NEW YORK, July 16 (Reuters) - Cash or credit?
That is a familiar choice at the gas pump, with a cheaper price for cash payments and a higher one for credit card purchases. But will this fly at a grocery store, hotel or other retail outpost?
Visa Inc and MasterCard Inc's proposed $7.25 billion settlement with retailers over swipe fees, which credit card companies charge to process payments, could lead to a two-tiered payment system for a host of transactions, analysts say.
The agreement allows retailers to collectively bargain on future swipe fees, which are also known as interchange rates. It also opens up the possibility that more retailers can add surcharges for credit card transactions, although they would have to explain them to consumers in clear, concise language.
The settlement is not a completely done deal since one of the plaintiffs, the National Association of Convenience Stores, is rejecting it. Even so, here are the answers to four questions consumers should be asking now:
1. Will it end up costing me money or saving me money?
The answer is not easy since it is unclear how retailers will react.
One choice is for retailers to add a surcharge for credit card transactions at the cash register.
"Merchants have to be really careful about that one," says Greg McBride, senior financial analyst for Bankrate.com. "If they charge more, there are a lot of customers who aren't going to pull out their wallets and get cash instead. They're going to turn around and walk out the door."
Ed Mierzwinski, consumer program director of advocacy group U.S. PIRG, says transparency is good for shoppers. "If it's done right, consumers have more information about prices, and they can make their decisions about payment methods based on what the price may be," he says.
The costs of credit card transactions are written into the price of everything at a store. So people who pay with cash are already paying extra.
"If (retailers) go to surcharging, the theory is that the extra cost of accepting credit cards will be captured by the surcharge, and everyone else will pay less," Mierzwinski says.
2. What will it actually cost to use credit if there are surcharges?
That equation will be based on a charge fee that does not repel consumers, since banks want to keep their customers. "So the threat of surcharging by retailers may cause the banks to renegotiate the interchange rates," Mierzwinski says.
Most of the swipe fee is profit that banks use to fund credit card rewards programs. So rewards may decline as banks try to keep their swipe fees low, Mierzwinski says.
Then stores will have to decide whether to pass along surcharges to their customers. "There are plenty of people who are sloppy with their finances, but savvy consumers are not going to pay 6 percent more to get a 1 percent rebate on their credit cards," McBride says.

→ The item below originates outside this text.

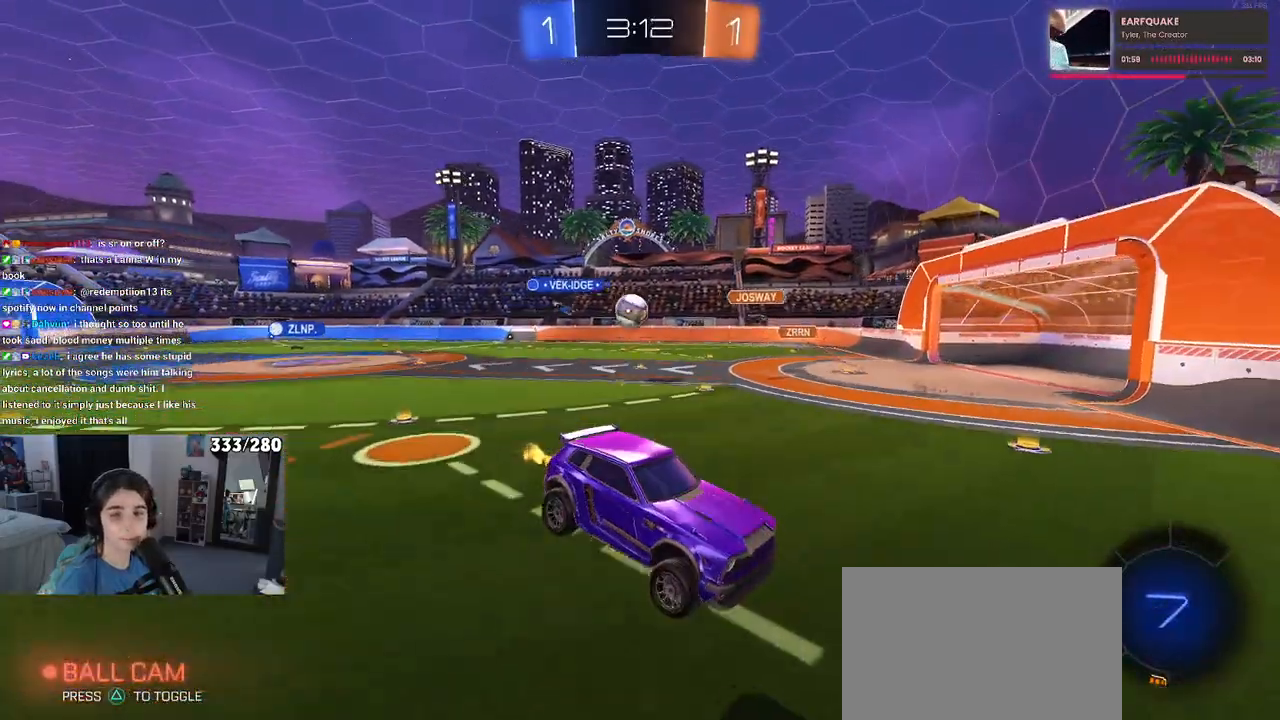
{"buttons": ["SQUARE"], "left_stick": "down-right", "right_stick": "center", "events": [[317, "left_stick", "down-right"], [400, "SQUARE", "down"]]}
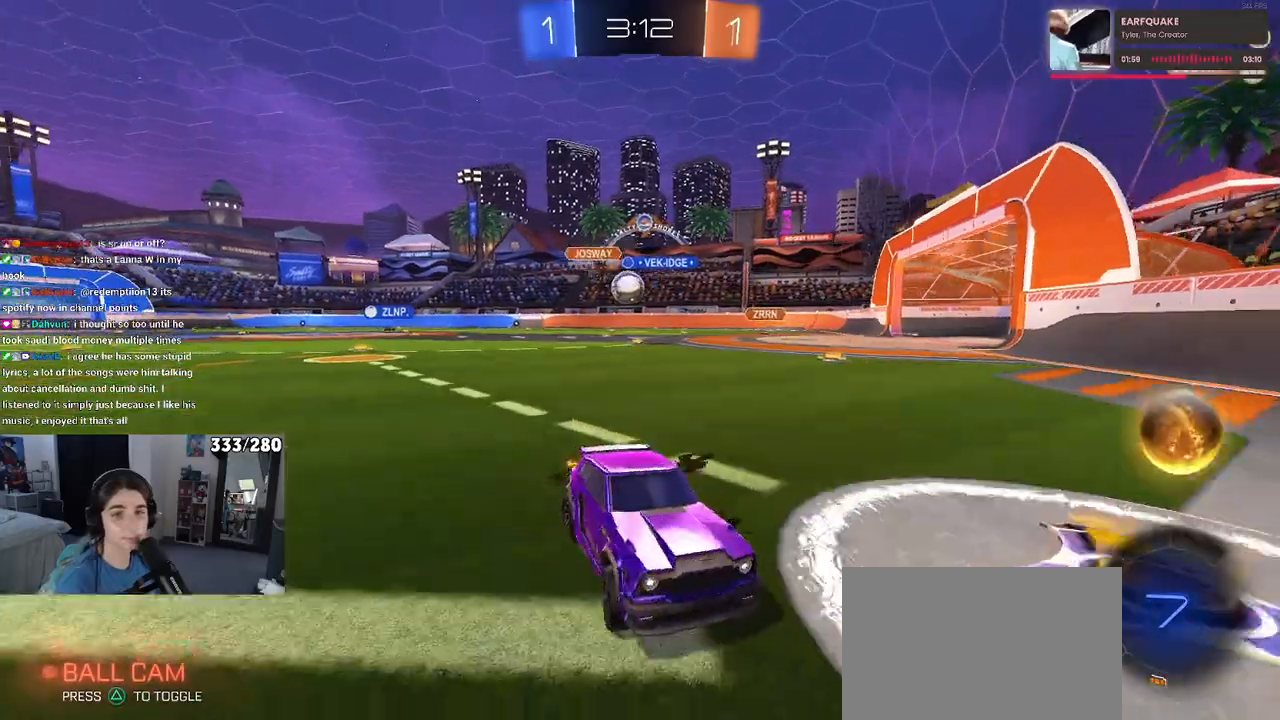
{"buttons": [], "left_stick": "down-right", "right_stick": "center", "events": [[67, "SQUARE", "up"]]}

3. What information will I get about the charges?
Presumably, consumers will find out about the cost of their payment options at the cash register, which may end up upsetting them and causing longer lines.
The settlement outlines rules about what can be charged and in what way. Retailers will "have to make it very clear," says Mierzwinski.
Also, 10 states, including Texas, New York and California, prohibit surcharges. So the settlement is a moot point for residents of these states.
4. Should I just start paying in cash?
Cash is always a good budgeting option, but McBride says he does not expect stores to start encouraging people to use paper money.
"It doesn't reduce their costs if people use cash," he says. "You have to make bank runs every day. What if you run out of quarters? There's risk of theft and manpower."
So if not cash, then what? "It will be interesting to see what, if anything, changes," says McBride. "A lot of this has been bluster by merchants."